Dogs and other pets such as chinchillas can also be infested with giardia and infect each other as well as cats or people. Even if some giardia is host-specific, transmission is possible with many. If you have a velvet paw with Giardia, it makes sense to have the other animals tested and treated to prevent re-infection.

Treatment of Giardia in Cats

Your veterinarian will initiate therapy against giardia that is appropriate for your animal.

Medicines: Fenbendazole (Panacur) and Metronidazole

Veterinarians currently have two active ingredients to combat Giardia in dogs and cats. These are fenbendazole known as “Panacur” and the active ingredient metronidazole. Metronidazole is now available as a flavored tablet, so many cats eat it as a treat. This can be a huge benefit for shy cats. A combination of both drugs is also possible.

Insider Tip Spartrix?

If you look around in the vastness of the Internet, you quickly come across a product called Spartrix. Numerous Internet forums give the impression that Spartrix is ​​the best remedy for Giardia therapy in cats. It contains the active ingredient carnidazole and, in contrast to the previously mentioned drugs against giardia, does not require a prescription. However, there is one big catch: So far, Spartrix has only been approved for pigeons. The situation is similar with the drug T + K + K, which is also approved for pigeons. Neither of these drugs is free from possible side effects. That is why we always advise therapy under veterinary supervision.

Disinfectants and Hygiene at Giardia

Anyone who reads through Internet forums quickly gets the impression that a Giardia infestation is tantamount to a catastrophe. Because from now on it means: disinfect, clean, wipe, steam, and wash. Here we give the all-clear: Yes, with Giardia infestation, hygiene is essential. But: No, you don’t have to take a vacation or hire a cleaning crew. However, you cannot avoid a few hours of work. Here are our tips: Clean the bottom of your velvet paw every day with lukewarm, fresh water and a mild shampoo for cats. Also, cook all food and water bowls every day. Ideally, boil the litter box with boiling water every day. If you know, pour boiling water away from poop in the garden. Temporarily replace your kitty’s favorite blanket with fluffy towels that you put in the boil wash and wash daily. Halamid with the active ingredient Chloramin-T is suitable for disinfecting upholstery, scratching posts, and other places where your cats like to hang out. Pay attention to the instructions on the packaging and good ventilation. You can find more tips and an experience report from an affected cat owner here.

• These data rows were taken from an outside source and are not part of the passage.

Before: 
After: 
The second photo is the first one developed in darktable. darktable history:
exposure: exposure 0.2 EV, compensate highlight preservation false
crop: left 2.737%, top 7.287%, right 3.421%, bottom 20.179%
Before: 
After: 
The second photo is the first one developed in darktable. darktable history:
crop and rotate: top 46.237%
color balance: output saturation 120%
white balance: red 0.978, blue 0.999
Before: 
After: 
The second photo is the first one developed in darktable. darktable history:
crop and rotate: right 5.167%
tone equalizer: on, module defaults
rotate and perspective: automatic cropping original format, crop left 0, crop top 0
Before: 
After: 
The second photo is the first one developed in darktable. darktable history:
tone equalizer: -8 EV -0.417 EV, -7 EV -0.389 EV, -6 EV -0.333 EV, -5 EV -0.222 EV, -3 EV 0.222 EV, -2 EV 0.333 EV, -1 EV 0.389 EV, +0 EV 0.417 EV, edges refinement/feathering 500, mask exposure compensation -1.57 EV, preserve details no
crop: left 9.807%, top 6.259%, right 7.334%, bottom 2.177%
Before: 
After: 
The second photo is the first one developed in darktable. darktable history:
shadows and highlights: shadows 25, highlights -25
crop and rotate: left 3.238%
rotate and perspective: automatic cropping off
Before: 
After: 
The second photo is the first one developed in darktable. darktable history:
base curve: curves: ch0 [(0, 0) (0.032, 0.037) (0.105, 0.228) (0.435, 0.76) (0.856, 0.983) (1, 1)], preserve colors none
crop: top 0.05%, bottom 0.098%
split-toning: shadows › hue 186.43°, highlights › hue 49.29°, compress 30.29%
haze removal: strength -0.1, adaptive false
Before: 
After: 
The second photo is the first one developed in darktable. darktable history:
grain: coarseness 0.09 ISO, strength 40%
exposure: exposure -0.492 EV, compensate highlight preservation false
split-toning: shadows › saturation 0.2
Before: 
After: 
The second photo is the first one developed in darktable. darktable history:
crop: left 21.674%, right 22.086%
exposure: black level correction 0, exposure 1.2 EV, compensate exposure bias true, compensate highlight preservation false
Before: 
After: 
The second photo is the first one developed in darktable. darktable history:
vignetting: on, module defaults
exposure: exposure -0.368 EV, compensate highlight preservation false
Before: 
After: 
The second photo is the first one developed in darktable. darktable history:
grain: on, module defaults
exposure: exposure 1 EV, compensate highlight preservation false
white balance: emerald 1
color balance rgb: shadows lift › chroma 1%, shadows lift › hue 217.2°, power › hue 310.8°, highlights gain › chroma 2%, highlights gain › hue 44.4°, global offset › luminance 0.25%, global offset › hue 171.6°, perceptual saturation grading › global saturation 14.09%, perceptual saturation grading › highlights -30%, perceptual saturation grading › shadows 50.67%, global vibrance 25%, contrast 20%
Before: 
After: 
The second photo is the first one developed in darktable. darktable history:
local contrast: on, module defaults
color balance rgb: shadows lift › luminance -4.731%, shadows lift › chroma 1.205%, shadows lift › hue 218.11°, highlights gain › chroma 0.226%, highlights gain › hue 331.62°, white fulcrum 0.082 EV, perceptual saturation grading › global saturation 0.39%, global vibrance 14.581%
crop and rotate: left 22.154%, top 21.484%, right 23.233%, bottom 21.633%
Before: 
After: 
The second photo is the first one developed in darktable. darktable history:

Does Homeopathy Help With Giardia?

Homeopathy cannot fight Giardia. However, naturopathic or homeopathic remedies can strengthen the immune system of weakened animals and thus contribute to the recovery of your favorite animal. Talk to your vet about bowel rehabilitation if you have the impression that your animal is still abnormal. American elm bark has also proven itself many times when it comes to balancing the cat’s intestines after giardia and antibiotics.

Duration of Treatment

Carry out the treatment as directed by your veterinarian. Unfortunately, it can take a few weeks for all measures to take effect. Especially if the animals become infected again. After giving the last tablet, you should wait around six weeks until the next fecal sample to get a correct result. If your animal is prone to giardia, relapses may occur.

Deadly Giardia: Scare Tactics or Real Danger?

Giardia is primarily annoying and annoying. An infestation can be fatal for weak and very young cats. However, this is the exception. Work closely with your veterinarian. Don’t be scared by clicking your way through forums that equate Giardia with the Apocalypse. Take a deep breath and be certain: it may take a while, but at some point, you and your velvet paw will get rid of the uninvited parasites!